“While Hickey was telling his story, I called CellStar and tried to find out if Ferris is even in town. I told them it was a medical emergency. Their security department said he should be at home.”
“But you’re still getting the machine?”
“Yes, but I’m going to keep ringing it. Somebody’s bound to wake up eventually. I want to talk to Abby right now. I need to hear her voice. Can you hold the phones together?”
Karen raised the gun to Hickey’s face. “Sit on the floor by the wall.”
“Why?
“Sit!”
He backed to the wall and slid down it, keeping both hands pressed to his lacerated thigh. Karen laid the. 38 on the comforter, then inverted one of the phones and held them together.
“Punkin?” Will said, sounding like a transistor radio. “This is Daddy. Are you all right?”
Karen heard Abby sobbing. It made her want to pick up the gun and blow a hole in Hickey’s heart.
“I’m coming to get you, baby,” Will said, his voice cracking with emotion. “But what I need now is for you to stay hidden. It’s just like the Indian Princess camp-out. Just another game. It may take a little while, but Daddy’s going to be there. Do you hear me?”
“Yes.” The voice sounded tiny and alone.
“I want to ask you a question. Has there ever been a time when you really needed me and I didn’t come?”
“No.”
“That’s right. And there never will be. I swear that on the Bible.”
“You’re not supposed to swear on the Bible.”
“If it’s real important, you can. I’m coming to get you, baby. If you get scared, you just remember that. Daddy’s coming.”
“Okay.”
“I need to talk to Mom again. I love you, baby.”
“Please hurry, Daddy.”
Karen separated the phones. “Will?”
“It would be good if we could get Abby to shut off that phone for a while,” he said, “to conserve the batteries. But I don’t think she could handle it. Just keep her calm and quiet. I’m doing everything I can.”
“Hurry, Will.”
Huey Cotton paused in the rutted road leading to the cabin and looked up at the sky. His heart was full of sadness, and his eyes felt fuzzy from staring into the dark trees. Huey experienced much of the world as colors. A doctor had questioned him about it once. Like the woods. The woods had a green smell. Even at night, when you couldn’t see the green, you could smell and taste it. The clean green of the oak leaves overhead. The thick jungly green of the vines tugging at his pant legs.
Joey was two colors. Sometimes he was white like an angel, a guardian who floated at Huey’s shoulder or walked in his shadow, ready to reveal himself when needed. But there was red in Joey, too, a hard little seed filled with dark ink, and sometimes it burst and bled out into the white, covering it completely. When Joey turned red, bad things happened, or had already happened, or were coming down the road. When Joey turned red, Huey had to do things he didn’t like to do. But by doing them, he helped the red fade away, like blood on a shirt in a wash bucket.
Sometimes he couldn’t see color at all. There was a shade between brown and black (“no-color,” he called it) that hovered at the edges of everything, like a fog waiting to blot out the world. He saw it when he stood in line to order a hamburger and heard people whispering behind him because he couldn’t make up his mind about what he wanted. The order-taker seemed to float in a tiny, faraway circle at the center of his vision, and all he could keep in his head was what the people behind him were saying, not whether he wanted pickles or onions.

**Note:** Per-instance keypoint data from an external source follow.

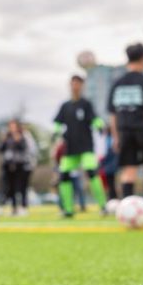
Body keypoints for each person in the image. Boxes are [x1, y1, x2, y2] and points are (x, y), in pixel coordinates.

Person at [108, 42, 143, 208]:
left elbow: (113, 114)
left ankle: (127, 209)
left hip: (124, 131)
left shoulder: (117, 83)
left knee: (128, 171)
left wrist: (115, 137)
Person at [53, 75, 107, 217]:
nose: (75, 86)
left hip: (86, 147)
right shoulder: (65, 106)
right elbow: (58, 122)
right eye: (73, 84)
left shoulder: (86, 104)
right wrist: (56, 131)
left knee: (92, 173)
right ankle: (68, 209)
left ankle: (103, 206)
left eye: (78, 84)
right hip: (70, 148)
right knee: (64, 175)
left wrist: (100, 125)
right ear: (70, 85)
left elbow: (95, 119)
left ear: (82, 86)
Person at [0, 120, 32, 216]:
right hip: (8, 165)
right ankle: (14, 208)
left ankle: (23, 207)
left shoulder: (22, 137)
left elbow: (25, 149)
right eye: (11, 126)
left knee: (21, 187)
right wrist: (3, 140)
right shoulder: (7, 137)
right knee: (11, 187)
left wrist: (18, 141)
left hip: (20, 165)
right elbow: (0, 149)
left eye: (14, 126)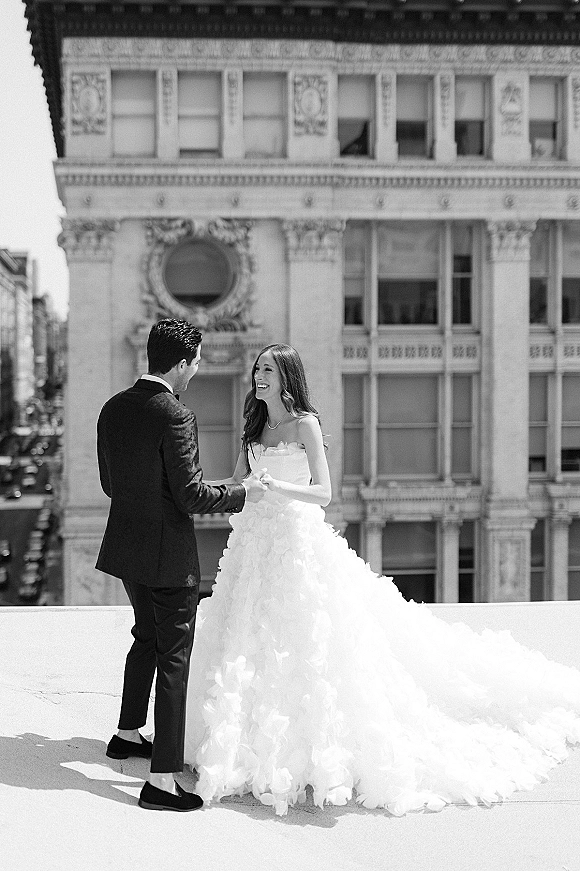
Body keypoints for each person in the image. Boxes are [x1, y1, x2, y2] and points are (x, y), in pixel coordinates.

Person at [183, 342, 580, 817]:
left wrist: (277, 488)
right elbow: (238, 480)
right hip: (254, 546)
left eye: (267, 369)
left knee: (306, 638)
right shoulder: (255, 426)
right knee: (247, 638)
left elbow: (324, 493)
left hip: (295, 541)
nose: (259, 376)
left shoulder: (306, 424)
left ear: (287, 375)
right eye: (257, 370)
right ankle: (242, 743)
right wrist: (231, 491)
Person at [96, 318, 266, 812]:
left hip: (127, 547)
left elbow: (111, 484)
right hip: (168, 554)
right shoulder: (175, 414)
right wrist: (242, 493)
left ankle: (128, 734)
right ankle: (162, 781)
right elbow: (191, 495)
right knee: (174, 654)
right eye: (196, 360)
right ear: (182, 362)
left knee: (145, 637)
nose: (198, 368)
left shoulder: (112, 408)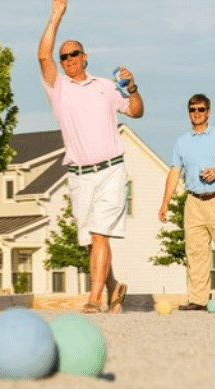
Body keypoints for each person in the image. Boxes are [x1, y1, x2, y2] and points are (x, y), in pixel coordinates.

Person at [38, 0, 144, 313]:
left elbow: (136, 111)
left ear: (85, 57)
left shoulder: (109, 87)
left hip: (111, 170)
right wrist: (55, 16)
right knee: (90, 240)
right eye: (64, 56)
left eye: (73, 54)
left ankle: (94, 299)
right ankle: (113, 286)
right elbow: (43, 55)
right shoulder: (59, 89)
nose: (68, 59)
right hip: (79, 175)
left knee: (99, 236)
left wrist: (134, 89)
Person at [159, 94, 214, 311]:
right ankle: (198, 300)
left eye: (201, 109)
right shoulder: (182, 142)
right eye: (193, 109)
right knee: (196, 253)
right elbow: (174, 172)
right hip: (193, 202)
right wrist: (164, 203)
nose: (197, 113)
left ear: (208, 111)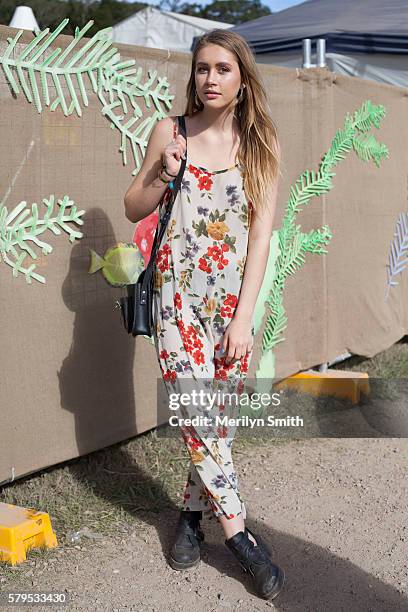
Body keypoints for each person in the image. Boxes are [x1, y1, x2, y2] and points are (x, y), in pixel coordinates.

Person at [124, 29, 284, 600]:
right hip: (177, 299)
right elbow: (132, 206)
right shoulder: (171, 133)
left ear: (242, 80)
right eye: (201, 68)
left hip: (232, 306)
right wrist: (162, 173)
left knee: (216, 419)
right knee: (196, 408)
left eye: (222, 69)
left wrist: (244, 319)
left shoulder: (261, 144)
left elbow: (261, 239)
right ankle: (240, 535)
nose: (209, 79)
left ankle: (191, 518)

He knew they said mean things because they couldn’t see inside him, past how big he was, but whenever he tried to explain that, he scared people. And the more afraid they got, the more the no-color seeped in from the edges.
School was the worst. He had tried with all his might to forget the things children had said to him at the school in Missouri. But he couldn’t. They lived inside his head, like termites in the support beams of a house. Even when he got so big that teenage boys wouldn’t stand toe-to-toe with him, they teased him. Teased him and ran before he could make them pay for it. Girls teased him, too. Retard, retard, retard. In his dreams they still ran from him, and he never caught them. In real life, though, he caught one once. A teenage boy. That was one reason he’d had to come to Mississippi to live. His mother never told his aunt about it. She was afraid her sister wouldn’t take him. But Huey had told Joey. And Joey had understood.
Huey lowered his head and breathed deep. He could smell people sometimes, the way he smelled animals. Some smelled bad, others nothing special. Abby smelled like a towel fresh out of the clothes dryer. Cleaner than anything he’d ever smelled. And she sparkled. He didn’t understand why he couldn’t find her in the dark, because she was silver and gold, and should be reflecting the moonlight.